» **Your objective**:
Transcribe word for word the lines below from the line that contains "sample follows: 6" to the line that contains "10 h 58 min", including both of those lines.

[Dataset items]
-------

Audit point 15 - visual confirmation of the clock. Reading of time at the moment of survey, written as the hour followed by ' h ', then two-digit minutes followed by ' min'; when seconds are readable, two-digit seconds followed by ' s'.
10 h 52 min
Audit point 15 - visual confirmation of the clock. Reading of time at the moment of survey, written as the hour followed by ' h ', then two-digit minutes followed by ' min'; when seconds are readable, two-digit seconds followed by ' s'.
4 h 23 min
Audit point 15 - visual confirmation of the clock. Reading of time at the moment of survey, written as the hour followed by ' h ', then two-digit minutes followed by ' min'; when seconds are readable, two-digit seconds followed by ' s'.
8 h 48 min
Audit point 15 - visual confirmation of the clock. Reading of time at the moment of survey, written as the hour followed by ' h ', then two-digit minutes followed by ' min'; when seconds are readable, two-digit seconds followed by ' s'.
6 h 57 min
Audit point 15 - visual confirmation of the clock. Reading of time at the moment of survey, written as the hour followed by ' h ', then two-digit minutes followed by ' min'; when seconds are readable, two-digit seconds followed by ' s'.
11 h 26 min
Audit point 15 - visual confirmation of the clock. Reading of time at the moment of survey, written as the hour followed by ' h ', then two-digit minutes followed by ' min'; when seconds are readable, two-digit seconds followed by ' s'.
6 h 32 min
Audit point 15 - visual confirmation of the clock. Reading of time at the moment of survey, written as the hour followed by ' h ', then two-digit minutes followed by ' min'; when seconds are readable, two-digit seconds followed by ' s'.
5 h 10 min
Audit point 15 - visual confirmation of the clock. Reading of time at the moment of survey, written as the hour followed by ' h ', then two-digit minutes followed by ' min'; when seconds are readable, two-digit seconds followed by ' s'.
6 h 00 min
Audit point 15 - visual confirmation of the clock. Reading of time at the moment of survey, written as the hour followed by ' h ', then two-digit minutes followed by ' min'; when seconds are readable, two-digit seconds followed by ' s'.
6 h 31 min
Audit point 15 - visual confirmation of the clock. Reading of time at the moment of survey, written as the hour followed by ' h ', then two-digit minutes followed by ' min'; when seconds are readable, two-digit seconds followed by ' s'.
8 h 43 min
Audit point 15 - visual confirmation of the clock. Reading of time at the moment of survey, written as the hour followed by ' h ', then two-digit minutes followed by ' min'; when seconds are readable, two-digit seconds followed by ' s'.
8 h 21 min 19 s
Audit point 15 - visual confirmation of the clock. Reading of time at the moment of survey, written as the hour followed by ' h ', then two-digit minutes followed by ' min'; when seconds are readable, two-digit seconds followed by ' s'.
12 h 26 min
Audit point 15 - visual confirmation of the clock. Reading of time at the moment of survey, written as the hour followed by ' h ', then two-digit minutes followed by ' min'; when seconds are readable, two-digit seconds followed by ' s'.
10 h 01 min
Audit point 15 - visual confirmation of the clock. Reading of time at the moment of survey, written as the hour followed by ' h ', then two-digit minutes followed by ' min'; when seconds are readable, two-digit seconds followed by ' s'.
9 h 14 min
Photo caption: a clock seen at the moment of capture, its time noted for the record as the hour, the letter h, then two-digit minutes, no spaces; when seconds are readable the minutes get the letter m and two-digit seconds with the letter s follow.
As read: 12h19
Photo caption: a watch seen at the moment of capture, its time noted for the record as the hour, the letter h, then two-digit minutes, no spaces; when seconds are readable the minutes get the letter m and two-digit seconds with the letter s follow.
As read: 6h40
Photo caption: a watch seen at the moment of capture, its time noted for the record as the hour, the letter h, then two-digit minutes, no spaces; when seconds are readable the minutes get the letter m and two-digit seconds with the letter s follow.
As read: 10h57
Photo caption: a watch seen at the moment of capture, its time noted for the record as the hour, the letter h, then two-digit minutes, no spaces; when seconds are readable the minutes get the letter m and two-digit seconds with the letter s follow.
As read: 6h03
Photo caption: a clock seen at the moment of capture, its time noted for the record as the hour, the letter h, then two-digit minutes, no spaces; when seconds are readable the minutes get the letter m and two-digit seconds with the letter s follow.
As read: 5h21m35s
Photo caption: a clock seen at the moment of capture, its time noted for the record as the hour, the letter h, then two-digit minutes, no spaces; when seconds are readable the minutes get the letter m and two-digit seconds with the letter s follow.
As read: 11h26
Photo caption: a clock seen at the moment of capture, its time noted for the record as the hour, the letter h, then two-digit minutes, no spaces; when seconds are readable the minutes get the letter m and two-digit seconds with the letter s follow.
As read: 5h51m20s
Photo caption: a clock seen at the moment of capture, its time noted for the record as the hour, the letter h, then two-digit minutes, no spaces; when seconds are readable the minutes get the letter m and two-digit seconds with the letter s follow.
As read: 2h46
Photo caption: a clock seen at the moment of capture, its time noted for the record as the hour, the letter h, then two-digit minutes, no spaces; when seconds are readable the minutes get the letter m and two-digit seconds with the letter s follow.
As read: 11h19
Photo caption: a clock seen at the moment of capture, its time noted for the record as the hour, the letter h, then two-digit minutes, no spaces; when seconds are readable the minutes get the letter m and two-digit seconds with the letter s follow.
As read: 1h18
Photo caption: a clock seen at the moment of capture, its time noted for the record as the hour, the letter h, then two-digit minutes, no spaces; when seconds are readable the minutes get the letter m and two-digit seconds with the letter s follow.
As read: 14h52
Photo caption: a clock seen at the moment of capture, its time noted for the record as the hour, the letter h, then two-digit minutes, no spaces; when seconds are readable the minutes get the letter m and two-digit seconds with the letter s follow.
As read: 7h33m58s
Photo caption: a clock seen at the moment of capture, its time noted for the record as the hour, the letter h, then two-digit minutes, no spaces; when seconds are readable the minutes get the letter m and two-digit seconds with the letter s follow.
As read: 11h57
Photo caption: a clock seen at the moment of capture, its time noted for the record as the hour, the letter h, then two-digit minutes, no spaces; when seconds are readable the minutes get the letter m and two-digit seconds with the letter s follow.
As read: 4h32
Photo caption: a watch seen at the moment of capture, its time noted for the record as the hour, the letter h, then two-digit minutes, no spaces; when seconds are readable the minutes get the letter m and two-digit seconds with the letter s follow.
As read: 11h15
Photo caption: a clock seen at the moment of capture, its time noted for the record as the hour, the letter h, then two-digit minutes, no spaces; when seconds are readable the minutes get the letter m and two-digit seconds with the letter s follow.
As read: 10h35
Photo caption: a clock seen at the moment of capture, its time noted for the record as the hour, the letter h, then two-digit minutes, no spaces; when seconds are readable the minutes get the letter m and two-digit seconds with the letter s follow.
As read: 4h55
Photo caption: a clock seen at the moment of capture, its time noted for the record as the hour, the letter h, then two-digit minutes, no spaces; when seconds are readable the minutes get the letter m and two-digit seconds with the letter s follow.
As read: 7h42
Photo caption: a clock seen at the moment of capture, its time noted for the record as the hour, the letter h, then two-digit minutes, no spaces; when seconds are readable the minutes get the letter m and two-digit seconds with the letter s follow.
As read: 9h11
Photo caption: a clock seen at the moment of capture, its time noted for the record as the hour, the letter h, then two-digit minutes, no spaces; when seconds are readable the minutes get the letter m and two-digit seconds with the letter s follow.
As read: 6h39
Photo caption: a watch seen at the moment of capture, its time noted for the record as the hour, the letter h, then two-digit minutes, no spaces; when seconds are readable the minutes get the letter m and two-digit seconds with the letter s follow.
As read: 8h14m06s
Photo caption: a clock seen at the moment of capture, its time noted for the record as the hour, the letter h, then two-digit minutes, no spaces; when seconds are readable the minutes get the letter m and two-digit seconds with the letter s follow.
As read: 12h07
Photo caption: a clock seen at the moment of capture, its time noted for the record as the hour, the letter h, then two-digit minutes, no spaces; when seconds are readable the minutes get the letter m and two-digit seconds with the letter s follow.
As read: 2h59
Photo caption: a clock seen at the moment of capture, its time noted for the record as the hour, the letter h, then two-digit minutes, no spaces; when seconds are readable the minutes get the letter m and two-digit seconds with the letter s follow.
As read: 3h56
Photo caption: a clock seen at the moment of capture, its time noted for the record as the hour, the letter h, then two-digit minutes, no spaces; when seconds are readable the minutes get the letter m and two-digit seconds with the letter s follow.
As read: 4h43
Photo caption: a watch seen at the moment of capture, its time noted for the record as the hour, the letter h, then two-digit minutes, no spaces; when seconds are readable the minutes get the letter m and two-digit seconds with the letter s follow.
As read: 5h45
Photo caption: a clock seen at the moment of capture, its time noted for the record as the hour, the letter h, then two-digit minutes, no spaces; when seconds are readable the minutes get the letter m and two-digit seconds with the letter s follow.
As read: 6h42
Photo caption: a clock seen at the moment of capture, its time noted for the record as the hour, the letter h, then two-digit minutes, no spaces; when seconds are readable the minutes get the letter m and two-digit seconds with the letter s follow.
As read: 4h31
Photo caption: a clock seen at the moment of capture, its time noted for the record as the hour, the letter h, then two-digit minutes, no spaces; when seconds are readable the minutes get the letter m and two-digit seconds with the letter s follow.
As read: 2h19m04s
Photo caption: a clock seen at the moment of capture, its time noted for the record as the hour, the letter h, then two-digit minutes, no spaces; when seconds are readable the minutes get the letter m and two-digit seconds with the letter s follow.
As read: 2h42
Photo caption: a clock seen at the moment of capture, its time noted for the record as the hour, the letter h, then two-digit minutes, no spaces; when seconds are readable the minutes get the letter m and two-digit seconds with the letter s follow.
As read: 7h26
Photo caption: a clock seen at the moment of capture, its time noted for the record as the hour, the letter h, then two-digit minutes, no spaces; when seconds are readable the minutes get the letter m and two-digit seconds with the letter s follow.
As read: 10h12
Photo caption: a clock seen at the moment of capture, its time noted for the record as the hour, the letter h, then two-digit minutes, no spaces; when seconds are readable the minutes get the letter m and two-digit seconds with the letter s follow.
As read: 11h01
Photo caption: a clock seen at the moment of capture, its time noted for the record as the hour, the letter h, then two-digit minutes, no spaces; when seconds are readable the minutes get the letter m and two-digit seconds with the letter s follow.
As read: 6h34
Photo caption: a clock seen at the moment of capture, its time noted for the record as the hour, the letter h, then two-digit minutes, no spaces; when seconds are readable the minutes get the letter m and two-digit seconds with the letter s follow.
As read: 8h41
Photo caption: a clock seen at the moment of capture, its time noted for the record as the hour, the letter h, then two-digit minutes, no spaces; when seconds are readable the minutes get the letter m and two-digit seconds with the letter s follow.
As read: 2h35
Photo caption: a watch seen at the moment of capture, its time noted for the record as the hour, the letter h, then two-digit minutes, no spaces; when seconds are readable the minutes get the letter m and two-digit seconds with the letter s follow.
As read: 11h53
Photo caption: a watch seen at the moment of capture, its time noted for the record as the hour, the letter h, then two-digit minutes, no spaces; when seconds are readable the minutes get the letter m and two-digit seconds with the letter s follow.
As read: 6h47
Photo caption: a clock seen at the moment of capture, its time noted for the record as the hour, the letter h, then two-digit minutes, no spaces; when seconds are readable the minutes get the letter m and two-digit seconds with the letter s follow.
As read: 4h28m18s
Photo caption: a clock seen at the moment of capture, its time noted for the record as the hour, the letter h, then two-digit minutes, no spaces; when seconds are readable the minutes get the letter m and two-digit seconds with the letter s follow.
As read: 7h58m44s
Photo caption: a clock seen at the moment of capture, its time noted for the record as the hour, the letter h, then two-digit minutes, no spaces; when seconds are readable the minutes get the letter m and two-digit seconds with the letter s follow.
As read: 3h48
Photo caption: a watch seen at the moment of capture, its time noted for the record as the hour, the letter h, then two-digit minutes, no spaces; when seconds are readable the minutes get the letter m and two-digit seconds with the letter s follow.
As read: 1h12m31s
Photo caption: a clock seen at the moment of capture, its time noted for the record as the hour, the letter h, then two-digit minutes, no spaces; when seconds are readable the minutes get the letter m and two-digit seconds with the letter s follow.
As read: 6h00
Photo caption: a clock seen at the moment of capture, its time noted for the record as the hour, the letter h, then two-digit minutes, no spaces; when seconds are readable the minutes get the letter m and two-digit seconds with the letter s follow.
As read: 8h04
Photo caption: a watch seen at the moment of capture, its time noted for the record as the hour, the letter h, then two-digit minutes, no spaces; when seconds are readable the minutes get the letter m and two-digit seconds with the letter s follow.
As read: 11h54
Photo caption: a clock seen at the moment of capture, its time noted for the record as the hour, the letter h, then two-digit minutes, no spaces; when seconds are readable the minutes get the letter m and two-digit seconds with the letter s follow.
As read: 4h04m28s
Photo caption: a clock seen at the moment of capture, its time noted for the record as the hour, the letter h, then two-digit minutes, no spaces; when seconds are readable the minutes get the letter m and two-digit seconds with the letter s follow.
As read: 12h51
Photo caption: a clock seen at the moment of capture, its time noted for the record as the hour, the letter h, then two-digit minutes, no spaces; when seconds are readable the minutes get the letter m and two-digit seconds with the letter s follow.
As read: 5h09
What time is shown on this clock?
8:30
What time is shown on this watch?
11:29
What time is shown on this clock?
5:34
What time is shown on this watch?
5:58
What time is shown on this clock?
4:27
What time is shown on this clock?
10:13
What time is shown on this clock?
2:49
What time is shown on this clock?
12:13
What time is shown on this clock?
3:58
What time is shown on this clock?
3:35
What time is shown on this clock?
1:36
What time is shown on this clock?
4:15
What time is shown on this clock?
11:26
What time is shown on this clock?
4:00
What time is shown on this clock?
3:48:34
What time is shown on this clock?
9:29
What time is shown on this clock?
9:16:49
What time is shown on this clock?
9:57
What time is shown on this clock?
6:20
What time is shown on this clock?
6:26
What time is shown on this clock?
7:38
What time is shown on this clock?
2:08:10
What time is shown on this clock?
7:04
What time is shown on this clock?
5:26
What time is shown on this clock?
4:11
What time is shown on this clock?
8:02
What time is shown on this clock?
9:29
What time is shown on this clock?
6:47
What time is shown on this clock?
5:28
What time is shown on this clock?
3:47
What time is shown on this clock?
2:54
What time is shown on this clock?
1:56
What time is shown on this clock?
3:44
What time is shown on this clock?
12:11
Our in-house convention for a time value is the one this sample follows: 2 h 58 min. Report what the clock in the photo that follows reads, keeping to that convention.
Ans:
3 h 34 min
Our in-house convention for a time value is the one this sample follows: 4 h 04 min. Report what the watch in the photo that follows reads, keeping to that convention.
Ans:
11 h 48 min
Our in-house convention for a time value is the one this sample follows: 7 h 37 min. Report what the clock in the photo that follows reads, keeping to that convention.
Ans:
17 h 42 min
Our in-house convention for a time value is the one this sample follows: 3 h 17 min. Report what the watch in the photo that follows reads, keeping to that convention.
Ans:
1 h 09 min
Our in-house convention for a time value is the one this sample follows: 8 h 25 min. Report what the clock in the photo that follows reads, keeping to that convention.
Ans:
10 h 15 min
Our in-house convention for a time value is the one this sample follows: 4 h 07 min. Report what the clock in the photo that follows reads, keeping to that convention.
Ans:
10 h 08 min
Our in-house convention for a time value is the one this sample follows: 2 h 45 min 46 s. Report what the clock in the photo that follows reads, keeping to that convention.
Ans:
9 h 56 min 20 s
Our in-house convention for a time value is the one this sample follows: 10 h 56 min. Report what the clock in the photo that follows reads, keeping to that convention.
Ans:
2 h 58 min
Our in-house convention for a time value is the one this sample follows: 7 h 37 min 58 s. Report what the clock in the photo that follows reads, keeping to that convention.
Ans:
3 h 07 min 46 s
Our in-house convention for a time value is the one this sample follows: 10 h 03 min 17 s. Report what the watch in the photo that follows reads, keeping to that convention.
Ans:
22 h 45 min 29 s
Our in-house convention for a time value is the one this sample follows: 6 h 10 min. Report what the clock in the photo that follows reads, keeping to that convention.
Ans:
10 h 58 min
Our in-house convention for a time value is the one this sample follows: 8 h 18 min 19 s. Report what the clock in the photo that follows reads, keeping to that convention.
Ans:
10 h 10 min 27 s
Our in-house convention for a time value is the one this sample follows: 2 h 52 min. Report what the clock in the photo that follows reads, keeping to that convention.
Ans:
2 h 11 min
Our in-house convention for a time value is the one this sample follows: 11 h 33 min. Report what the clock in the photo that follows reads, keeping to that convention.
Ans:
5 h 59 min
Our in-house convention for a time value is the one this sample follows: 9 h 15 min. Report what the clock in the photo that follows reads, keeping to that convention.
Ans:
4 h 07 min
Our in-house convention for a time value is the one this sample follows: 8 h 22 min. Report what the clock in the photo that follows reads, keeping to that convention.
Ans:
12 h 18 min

-------

» **Result**:
Our in-house convention for a time value is the one this sample follows: 6 h 10 min. Report what the clock in the photo that follows reads, keeping to that convention.
Ans:
10 h 58 min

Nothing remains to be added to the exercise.